_Exercise 1_
Summarize the figure legends on the hmn zebrafish mutant in two sentences.
_Exercise 2_
Resume the figure legends on the hmn zebrafish mutant, continuing on from their final sentence.

_Document text_
Hepatic steatosis in hmn mutants is not modified by nutritional status. (a) Diffuse accumulation of neutral lipid droplets in never-fed 7-dpf livers stained with eosin following osmium impregnation is seen in hmn mutant livers. (b) Never-fed larvae were live-sorted at 7 dpf with Nile Red staining. They were fixed and stained with ORO at the indicated ages and scored for hepatic steatosis. (c) Larvae were live-sorted at 7 dpf and fed until fixation and staining with ORO at the indicated ages.
Figure 2.
Figure 2.
Positional cloning of the hmn mutant reveals a substitution mutation in an invariant residue of Gfpt1 protein within the first sugar isomerase domain. (a) A map cross of heterozygous hmn carriers to the polymorphic WIK line was performed. A single pair of heterozygous progeny was bred to generate all the individuals used to positionally clone the locus. First, larvae were fixed and stained with ORO and then sorted into two pools. DNA from 21 WT and 21 hmn mutant larvae were examined by bulk segregant analysis using a standard set of simple sequence-length polymorphism microsatellite markers (SSLP, z markers) on a meiotic map (6). This allowed us to assign the mutated gene to the south subtelomeric region of chromosome 8. (b) Examination of 51 additional progeny from this single pair allowed us to narrow the locus further to a single contig. cDNAs were cloned and sequenced for all protein-coding genes within the critical interval. (c) At position 987 of the gfpt1 coding sequence, a G-to-A transition mutation was identified in hmn mutants (and was confirmed to have been induced in the mutagenized male through sequencing genomic DNA). (d) The mutation changed codon 329 from an E to a K residue. (e) Comparison among multiple species from yeast to humans revealed that E329 (zebrafish numbering, shaded in red) is an invariant residue. Many neighboring residues are also invariant (yellow) or highly conserved among the species examined. (f) Inspection of the crystal structure of human GFPT1 (a homodimer, with both chains shown in different colors) shows that the invariant E239 residue is in close proximity (9.6 Å) to the fructose-6-phosphate substrate. (g) The HBP is shown, with the rate-limiting enzyme GFPT, catalyzing the conversion of fructose-6-phosphate to glucosamine-6-phosphate via a transamidation-requiring glutamine.

_Data_
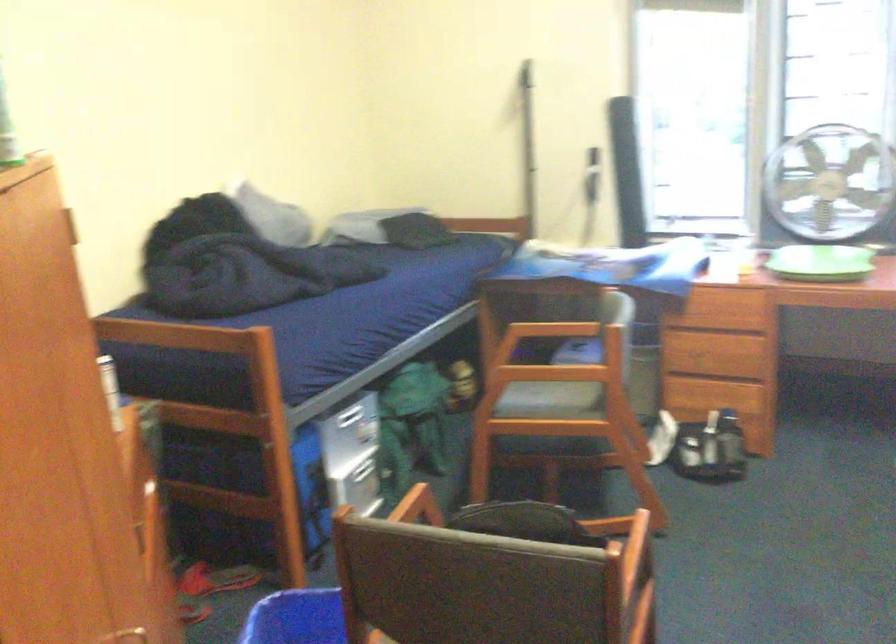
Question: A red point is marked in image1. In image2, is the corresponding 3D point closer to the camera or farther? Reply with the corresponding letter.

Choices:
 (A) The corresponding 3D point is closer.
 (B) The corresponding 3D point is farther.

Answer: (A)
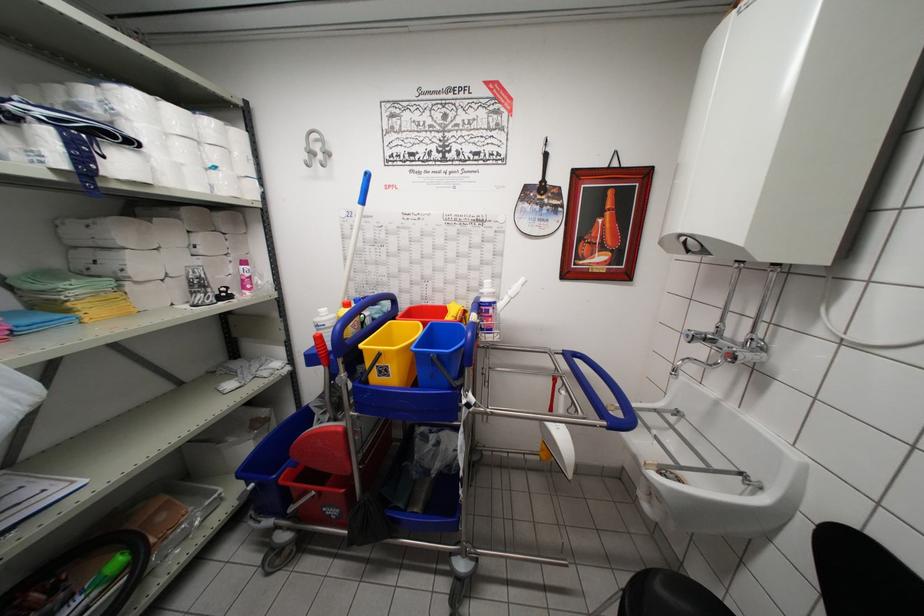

...

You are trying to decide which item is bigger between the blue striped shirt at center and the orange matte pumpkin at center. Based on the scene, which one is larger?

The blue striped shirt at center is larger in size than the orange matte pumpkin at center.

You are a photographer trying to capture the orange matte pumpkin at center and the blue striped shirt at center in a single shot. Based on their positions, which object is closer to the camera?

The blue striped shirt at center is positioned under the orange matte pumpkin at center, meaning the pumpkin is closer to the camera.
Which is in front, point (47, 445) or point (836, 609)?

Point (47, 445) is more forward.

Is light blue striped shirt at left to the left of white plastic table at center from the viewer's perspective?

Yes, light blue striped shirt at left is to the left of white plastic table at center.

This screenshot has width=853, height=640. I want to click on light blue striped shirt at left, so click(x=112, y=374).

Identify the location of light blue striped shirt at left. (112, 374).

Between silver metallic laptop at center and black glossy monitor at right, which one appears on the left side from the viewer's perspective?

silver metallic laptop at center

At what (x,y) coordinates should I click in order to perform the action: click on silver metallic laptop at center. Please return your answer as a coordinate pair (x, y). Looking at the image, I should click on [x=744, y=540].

* * *

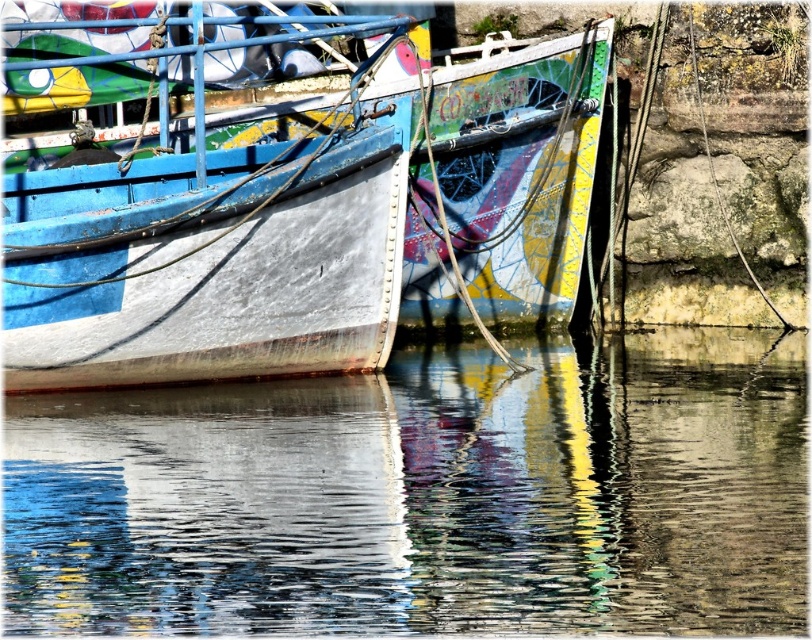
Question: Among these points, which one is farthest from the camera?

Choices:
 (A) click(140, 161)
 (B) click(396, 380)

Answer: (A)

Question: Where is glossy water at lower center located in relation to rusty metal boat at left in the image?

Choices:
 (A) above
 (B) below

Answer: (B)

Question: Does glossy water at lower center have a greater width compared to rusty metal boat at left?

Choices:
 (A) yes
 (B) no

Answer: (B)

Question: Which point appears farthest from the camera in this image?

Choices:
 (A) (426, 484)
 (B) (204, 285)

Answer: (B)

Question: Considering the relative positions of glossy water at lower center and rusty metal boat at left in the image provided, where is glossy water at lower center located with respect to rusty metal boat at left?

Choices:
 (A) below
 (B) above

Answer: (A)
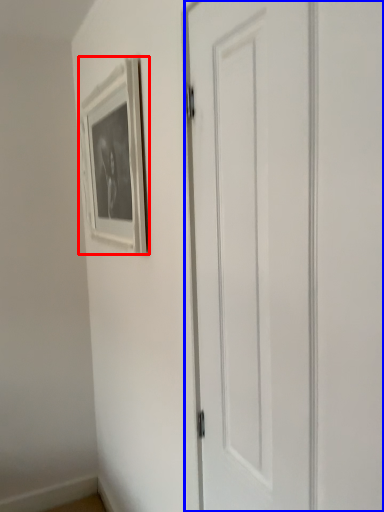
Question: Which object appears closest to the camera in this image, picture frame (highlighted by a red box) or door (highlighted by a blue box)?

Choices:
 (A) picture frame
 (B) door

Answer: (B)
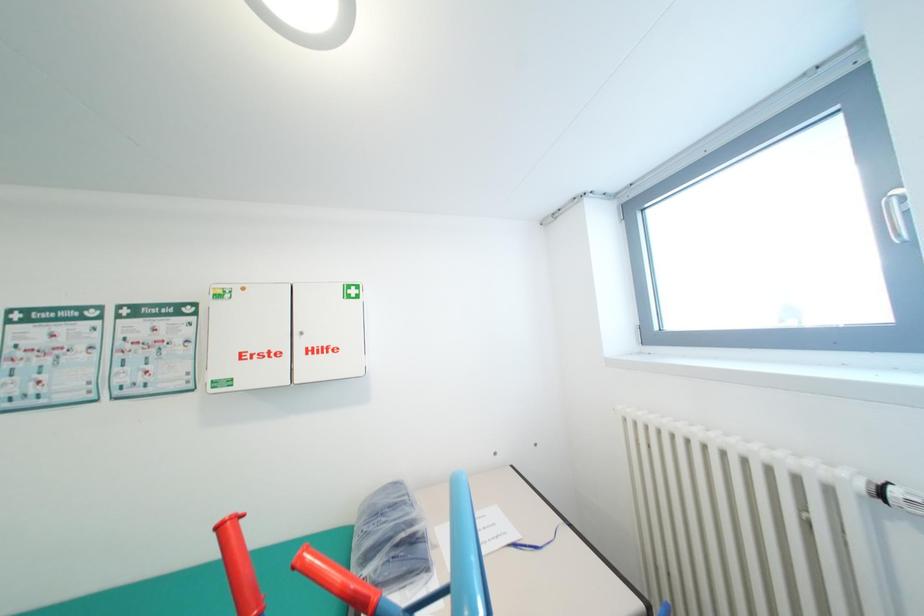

_Response area 1_
Staining of never-fed and fed larvae shows that hepatic steatosis in hmn mutants is not modified by nutritional status. Positional cloning mapped the mutation to gfpt1 on chromosome 8, where a G-to-A transition changes the invariant residue E329 to K within the first sugar isomerase domain of GFPT, the rate-limiting enzyme of the HBP.

_Response area 2_
Figure 3.
Figure 3.
Gfpt1E329K mutants have higher Gfpt1 protein abundance and increased O-GlcNAc modification, but lower fasting blood glucose. (a) Livers from three adult WT and gfpt1E329K mutants were dissected following an overnight fast. The livers were pooled and homogenized in protein extraction buffer. Proteins (15 μg per sample) were separated by sodium dodecyl sulfate–polyacrylamide gel electrophoresis (molecular weight standards shown in kDa) and transferred to polyvinylidene fluoride membranes, and immunoblot analyses were performed with anti-GFPT1, anti–O-GlcNAc modification, and anti-Tubb IgGs. As expected, the anti-GFPT1 IgG detected a single band of nearly 80 kDa; multiple O-GlcNAc modified proteins were detected in both groups. (b) Animals were fasted overnight prior to measurement of blood glucose.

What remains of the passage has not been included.